● **FRAGMENTO**
★ ★ ★ ★ ★

1977/2024 , December 19

Artefaktua

'Egin' se adentra en un club de striptease: «El que piense que es fácil, que lo intente»

El 19 de diciembre de 1997, el periodista J.J. Arteta firmaba en la revista 'Gaztegin', suplemento de 'Egin', una crónica basada en la entrevista que mantuvo con dos trabajadoras de un club de striptease de Bilbo, Sandy Gold y Salima.

Salima y Sandy Gold, las trabajadoras de un local de streptease de Bilbo entrevistadas por 'Egin'.
Salima y Sandy Gold, las trabajadoras de un local de streptease de Bilbo entrevistadas por 'Egin'. (ARTEFAKTUA)

1997. Un periodista de 'Egin' entra a un club de striptease de Bilbo para publicar una crónica después. Fue una idea de 'Gaztegin', el suplemento dirigido a los jóvenes que publicaba el periódico. ¿Qué podría salir mal? En realidad, de un modo más o menos acertado, el artículo acercó a las lectoras el testimonio de dos profesionales de un sector machacado por los estereotipos y abandonado del plano mediático, al menos desde un punto de vista serio. Con Artefaktua, recuperamos el texto completo firmado por J.J. Arteta:

Es otro desnudo

J.J. ARTETA

Los que tengáis mejor memoria recordaréis que, no hace mucho, nos dimos una vuelta por un club de striptease. Quizá os suene también que en aquella ocasión nos guardamos en la recámara una entrevista con las profesionales del asunto, cuyo contenido prometimos revelaros en el futuro. Futuro que ya es presente, y que viene trayendo bajo el brazo lo que os anticipamos en su día.

Primera página del artículo publicado en ‘Egin’.
Primera página del artículo publicado en 'Gaztegin'.

★ ★ ★ ★ ★

● **QUÉ HACER**
Edita el texto sobre el club de striptease, comenzando en "El 19 de diciembre" y terminando en "por 'Egin'. (ARTEFAKTUA)", y cambia "Bilbo" por "Bilbao".

● **MATERIAL ENTREGADO**
★ ★ ★ ★ ★

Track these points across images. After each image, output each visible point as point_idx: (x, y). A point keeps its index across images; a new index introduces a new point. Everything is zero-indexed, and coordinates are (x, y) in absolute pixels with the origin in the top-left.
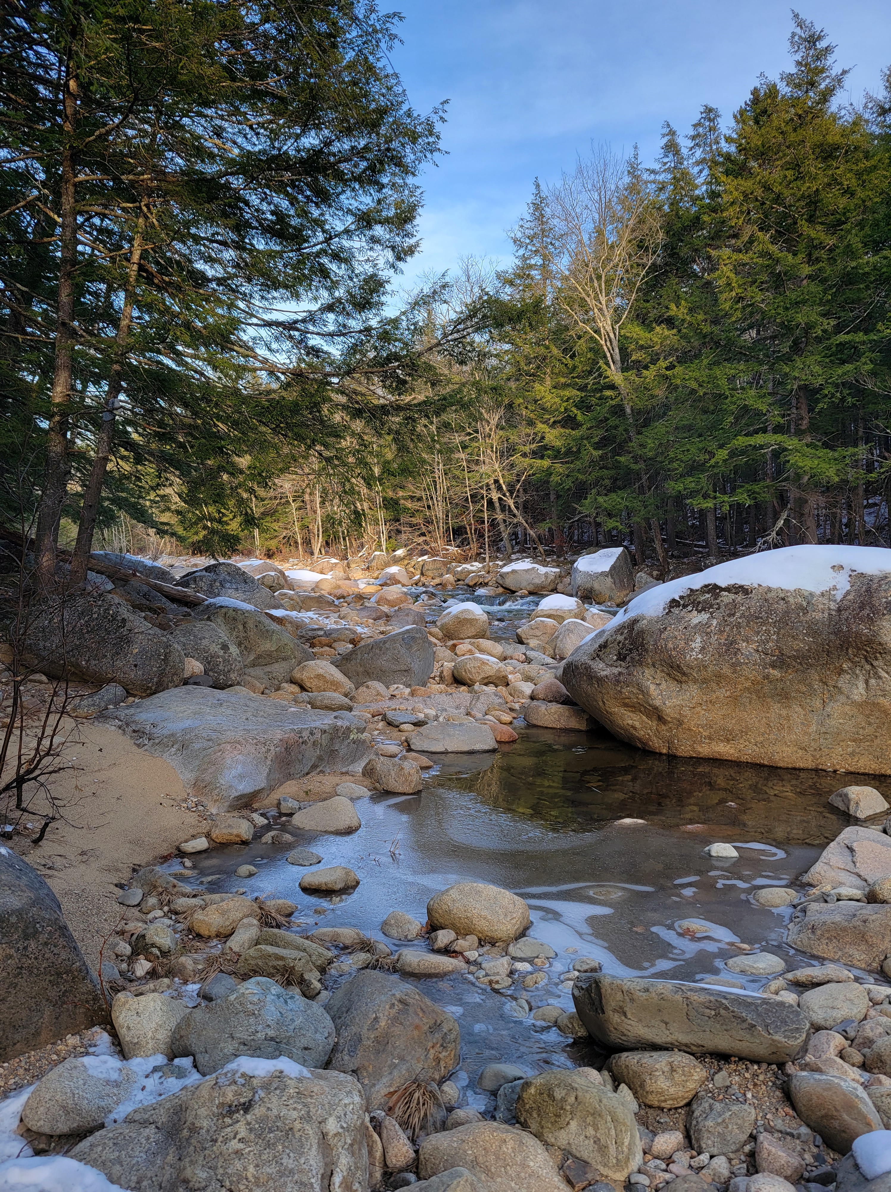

★ ★ ★ ★ ★

● **RESPUESTA**
El 19 de diciembre de 1997, el periodista J.J. Arteta firmaba en la revista 'Gaztegin', suplemento de 'Egin', una crónica basada en la entrevista que mantuvo con dos trabajadoras de un club de striptease de Bilbao, Sandy Gold y Salima.

Salima y Sandy Gold, las trabajadoras de un local de streptease de Bilbao entrevistadas por 'Egin'.
Salima y Sandy Gold, las trabajadoras de un local de streptease de Bilbao entrevistadas por 'Egin'. (ARTEFAKTUA)